Acara yang dihadiri ratusan jamaah itu menghadirkan Kepala Kantor Kementerian Agama Republik Indonesia Kota Bitung, Yahya W. Pasiak, sebagai penceramah utama. Dalam tausiah yang disampaikan menjelang waktu berbuka puasa, Yahya menekankan pentingnya menjaga keseimbangan antara penguatan iman dan tanggung jawab sosial umat beragama.
“Ramadan bukan hanya momentum ibadah personal. Ini juga saat yang tepat memperkuat persaudaraan dan meneguhkan nilai moderasi beragama agar masyarakat tetap rukun di tengah perbedaan,” kata Yahya di hadapan jamaah.
Kegiatan tersebut juga dihadiri Dewan Penasehat DPW LDII Sulawesi Utara Ahmad Fauzi yang memimpin doa penutup. Sementara Ketua DPD LDII Kota Bitung Bumy Mustamin dalam sambutannya menegaskan bahwa forum keagamaan seperti ini bukan sekadar agenda seremonial Ramadan.
Menurut Bumy, LDII berupaya menjadikan kegiatan dakwah sebagai ruang membangun kebersamaan umat sekaligus memperkuat komunikasi dengan pemerintah dan masyarakat luas.
“Kami ingin memastikan dakwah berjalan menyejukkan dan terbuka. Melalui kegiatan seperti ini, LDII ingin memperkuat ukhuwah sekaligus berkontribusi menjaga kerukunan masyarakat di Kota Bitung,” ujar Bumy.
Pantauan di lokasi menunjukkan kegiatan diikuti jajaran pengurus LDII dari berbagai tingkatan, mulai dari dewan penasehat, pengurus DPD, hingga pengurus PC dan PAC se-Kota Bitung. Hadir pula Kepala Kantor Urusan Agama (KUA) Kecamatan Aertembaga Suparmo Saleh bersama sejumlah tokoh masyarakat.
Di tengah dinamika kehidupan sosial di daerah pesisir seperti Bitung, kegiatan dakwah berbasis komunitas seperti yang digelar LDII kerap menjadi ruang dialog informal antara pemerintah, tokoh agama, dan masyarakat.
Yahya mengatakan sinergi antara organisasi keagamaan dan pemerintah penting untuk memastikan pesan keagamaan tidak terjebak pada eksklusivisme, tetapi justru memperkuat harmoni sosial.
“Organisasi keagamaan punya peran strategis dalam membangun karakter masyarakat.
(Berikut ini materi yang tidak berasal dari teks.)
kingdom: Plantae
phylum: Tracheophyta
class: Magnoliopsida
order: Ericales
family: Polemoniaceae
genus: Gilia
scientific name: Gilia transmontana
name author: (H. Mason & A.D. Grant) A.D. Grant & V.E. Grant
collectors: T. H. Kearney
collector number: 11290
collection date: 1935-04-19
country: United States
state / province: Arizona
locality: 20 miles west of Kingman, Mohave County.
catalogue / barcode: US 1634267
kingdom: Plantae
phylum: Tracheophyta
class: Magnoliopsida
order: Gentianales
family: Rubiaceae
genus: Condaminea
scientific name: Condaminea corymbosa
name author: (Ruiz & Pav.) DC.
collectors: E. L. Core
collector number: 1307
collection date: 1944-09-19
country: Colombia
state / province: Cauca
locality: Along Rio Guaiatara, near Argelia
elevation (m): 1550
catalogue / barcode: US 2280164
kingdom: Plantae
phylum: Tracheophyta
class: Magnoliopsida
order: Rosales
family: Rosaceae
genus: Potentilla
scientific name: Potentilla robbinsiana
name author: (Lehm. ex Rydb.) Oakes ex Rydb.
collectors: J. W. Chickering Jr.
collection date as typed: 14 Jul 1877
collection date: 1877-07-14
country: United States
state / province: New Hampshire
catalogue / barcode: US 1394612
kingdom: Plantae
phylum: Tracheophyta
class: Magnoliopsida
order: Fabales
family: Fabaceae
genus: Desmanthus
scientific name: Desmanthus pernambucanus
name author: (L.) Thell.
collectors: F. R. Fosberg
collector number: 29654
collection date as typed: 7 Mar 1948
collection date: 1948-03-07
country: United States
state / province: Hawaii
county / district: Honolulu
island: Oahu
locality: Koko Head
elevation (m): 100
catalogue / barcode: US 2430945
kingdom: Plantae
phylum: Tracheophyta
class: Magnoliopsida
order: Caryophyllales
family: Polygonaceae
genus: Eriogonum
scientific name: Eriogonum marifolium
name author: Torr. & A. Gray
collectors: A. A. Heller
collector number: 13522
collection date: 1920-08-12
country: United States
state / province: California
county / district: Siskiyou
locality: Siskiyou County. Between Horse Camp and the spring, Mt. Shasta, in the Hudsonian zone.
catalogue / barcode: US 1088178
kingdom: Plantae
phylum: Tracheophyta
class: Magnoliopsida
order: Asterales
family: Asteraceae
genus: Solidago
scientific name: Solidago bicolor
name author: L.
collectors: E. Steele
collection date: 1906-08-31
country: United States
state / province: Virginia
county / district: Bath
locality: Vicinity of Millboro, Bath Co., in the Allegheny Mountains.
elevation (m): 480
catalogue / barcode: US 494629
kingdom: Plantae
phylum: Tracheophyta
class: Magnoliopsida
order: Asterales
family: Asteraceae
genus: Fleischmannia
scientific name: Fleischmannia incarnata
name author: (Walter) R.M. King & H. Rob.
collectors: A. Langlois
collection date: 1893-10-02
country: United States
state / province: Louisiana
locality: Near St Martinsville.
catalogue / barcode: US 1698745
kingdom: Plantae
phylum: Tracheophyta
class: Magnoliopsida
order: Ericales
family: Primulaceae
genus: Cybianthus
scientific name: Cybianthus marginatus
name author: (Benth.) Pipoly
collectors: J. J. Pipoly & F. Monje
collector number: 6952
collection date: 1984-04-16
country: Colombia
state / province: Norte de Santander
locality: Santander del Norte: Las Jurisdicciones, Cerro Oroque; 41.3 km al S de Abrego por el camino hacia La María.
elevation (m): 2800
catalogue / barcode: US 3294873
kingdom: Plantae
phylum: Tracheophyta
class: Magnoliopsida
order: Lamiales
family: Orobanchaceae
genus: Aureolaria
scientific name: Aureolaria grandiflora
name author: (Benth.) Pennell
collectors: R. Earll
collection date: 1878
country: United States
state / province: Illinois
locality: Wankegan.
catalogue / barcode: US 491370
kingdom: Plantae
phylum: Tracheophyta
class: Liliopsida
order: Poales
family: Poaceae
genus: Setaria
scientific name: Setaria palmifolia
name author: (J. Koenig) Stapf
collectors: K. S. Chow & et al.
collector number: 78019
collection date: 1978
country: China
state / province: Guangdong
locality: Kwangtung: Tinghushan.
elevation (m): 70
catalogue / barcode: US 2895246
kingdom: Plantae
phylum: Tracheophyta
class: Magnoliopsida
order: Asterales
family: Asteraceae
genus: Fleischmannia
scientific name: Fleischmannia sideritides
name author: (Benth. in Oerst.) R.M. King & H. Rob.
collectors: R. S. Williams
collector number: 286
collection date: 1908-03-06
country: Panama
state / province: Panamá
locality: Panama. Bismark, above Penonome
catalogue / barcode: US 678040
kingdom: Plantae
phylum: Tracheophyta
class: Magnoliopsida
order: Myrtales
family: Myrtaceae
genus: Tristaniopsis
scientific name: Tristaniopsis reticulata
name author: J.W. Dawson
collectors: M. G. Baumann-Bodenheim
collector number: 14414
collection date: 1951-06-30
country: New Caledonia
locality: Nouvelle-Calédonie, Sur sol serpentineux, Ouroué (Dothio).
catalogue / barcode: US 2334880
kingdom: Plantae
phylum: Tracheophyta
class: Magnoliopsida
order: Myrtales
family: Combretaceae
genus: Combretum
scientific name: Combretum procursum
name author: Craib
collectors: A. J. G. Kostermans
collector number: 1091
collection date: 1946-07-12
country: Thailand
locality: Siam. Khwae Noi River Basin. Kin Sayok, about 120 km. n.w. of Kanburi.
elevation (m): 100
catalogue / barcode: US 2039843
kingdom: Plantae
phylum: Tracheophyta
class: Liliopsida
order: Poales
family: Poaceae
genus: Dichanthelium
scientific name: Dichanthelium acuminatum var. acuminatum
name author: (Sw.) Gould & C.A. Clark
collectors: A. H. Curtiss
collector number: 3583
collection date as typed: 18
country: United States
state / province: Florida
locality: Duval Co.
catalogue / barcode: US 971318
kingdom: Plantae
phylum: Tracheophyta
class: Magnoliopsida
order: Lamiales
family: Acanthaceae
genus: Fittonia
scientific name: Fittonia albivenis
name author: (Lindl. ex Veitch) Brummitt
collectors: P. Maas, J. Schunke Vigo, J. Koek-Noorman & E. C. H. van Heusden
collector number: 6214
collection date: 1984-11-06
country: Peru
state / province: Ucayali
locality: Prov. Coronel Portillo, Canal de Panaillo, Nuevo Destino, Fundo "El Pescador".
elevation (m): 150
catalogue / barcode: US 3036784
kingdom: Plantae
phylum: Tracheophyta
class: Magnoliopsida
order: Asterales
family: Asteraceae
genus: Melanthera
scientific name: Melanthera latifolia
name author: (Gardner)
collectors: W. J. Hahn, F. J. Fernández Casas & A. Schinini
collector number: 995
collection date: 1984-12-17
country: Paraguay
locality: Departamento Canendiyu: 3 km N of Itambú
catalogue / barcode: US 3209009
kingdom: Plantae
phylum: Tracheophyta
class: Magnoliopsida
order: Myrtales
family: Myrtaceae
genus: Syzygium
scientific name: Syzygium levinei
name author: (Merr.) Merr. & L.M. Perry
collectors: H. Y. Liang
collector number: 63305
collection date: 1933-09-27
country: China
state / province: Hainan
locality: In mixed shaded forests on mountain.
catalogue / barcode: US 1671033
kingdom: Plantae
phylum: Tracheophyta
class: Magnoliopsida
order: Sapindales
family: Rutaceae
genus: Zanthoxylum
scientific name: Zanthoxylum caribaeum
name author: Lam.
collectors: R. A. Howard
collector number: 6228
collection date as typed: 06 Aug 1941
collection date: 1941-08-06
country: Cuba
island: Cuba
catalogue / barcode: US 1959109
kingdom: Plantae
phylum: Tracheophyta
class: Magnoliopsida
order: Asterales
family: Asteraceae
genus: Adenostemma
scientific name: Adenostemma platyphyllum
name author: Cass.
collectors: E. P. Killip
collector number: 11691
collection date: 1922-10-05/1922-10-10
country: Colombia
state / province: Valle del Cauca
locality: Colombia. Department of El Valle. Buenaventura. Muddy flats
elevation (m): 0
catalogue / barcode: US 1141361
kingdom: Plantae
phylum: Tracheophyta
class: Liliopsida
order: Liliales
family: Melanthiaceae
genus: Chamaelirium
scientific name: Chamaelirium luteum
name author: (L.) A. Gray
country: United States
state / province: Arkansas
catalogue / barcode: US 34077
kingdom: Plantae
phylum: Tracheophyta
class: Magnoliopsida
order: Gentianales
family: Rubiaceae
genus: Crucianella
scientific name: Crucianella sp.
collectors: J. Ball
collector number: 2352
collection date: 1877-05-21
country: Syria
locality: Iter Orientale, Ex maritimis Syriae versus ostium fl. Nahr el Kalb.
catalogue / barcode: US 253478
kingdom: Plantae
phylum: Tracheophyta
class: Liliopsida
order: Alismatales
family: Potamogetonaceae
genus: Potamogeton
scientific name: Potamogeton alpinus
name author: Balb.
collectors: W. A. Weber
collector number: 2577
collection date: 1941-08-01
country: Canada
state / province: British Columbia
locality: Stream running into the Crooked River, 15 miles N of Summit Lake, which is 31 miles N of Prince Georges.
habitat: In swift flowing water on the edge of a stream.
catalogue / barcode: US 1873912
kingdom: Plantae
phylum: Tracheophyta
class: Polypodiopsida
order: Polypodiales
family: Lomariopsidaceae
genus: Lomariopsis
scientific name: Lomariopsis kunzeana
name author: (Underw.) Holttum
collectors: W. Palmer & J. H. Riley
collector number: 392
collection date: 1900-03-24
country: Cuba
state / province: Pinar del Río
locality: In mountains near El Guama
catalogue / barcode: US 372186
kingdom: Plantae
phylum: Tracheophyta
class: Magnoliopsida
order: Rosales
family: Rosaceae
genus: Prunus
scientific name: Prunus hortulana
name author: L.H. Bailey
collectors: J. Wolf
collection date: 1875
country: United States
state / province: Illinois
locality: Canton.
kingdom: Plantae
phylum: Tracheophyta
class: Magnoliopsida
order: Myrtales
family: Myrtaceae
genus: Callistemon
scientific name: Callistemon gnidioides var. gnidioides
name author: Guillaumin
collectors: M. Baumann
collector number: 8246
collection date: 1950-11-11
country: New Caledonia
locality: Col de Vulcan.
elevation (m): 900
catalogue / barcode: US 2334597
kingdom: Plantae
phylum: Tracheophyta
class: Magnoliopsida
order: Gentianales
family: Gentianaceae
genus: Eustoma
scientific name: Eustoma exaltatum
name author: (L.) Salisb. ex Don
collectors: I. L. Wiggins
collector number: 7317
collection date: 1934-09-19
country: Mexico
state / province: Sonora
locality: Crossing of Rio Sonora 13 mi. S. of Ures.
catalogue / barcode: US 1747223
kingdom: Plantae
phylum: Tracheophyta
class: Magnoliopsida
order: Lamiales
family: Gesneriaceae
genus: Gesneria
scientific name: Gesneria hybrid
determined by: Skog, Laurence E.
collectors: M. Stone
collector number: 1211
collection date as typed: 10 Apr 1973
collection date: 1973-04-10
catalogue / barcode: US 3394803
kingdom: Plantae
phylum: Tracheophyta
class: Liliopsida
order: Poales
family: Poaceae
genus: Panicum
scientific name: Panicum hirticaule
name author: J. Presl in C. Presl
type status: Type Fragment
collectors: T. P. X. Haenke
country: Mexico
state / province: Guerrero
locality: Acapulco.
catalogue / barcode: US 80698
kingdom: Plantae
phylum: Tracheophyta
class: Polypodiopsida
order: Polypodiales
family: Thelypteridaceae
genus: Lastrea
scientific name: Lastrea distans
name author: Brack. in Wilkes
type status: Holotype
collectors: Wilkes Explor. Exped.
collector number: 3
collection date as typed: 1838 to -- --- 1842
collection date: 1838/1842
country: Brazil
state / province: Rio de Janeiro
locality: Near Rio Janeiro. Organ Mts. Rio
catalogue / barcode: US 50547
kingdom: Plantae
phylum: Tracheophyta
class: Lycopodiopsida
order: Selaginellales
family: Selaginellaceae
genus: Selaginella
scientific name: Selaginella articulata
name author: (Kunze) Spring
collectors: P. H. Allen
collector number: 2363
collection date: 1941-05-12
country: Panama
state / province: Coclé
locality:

Karena itu, kolaborasi dengan Kementerian Agama harus terus diperkuat,” kata dia.
Menjelang azan Magrib, kegiatan ditutup dengan doa bersama sebelum jamaah melaksanakan buka puasa dan salat berjamaah di Masjid Al-Mansurin. Bagi LDII Kota Bitung, forum tersebut menjadi bagian dari upaya menjaga keberlanjutan dakwah Ramadan yang inklusif sekaligus mempererat hubungan antarumat di daerah itu.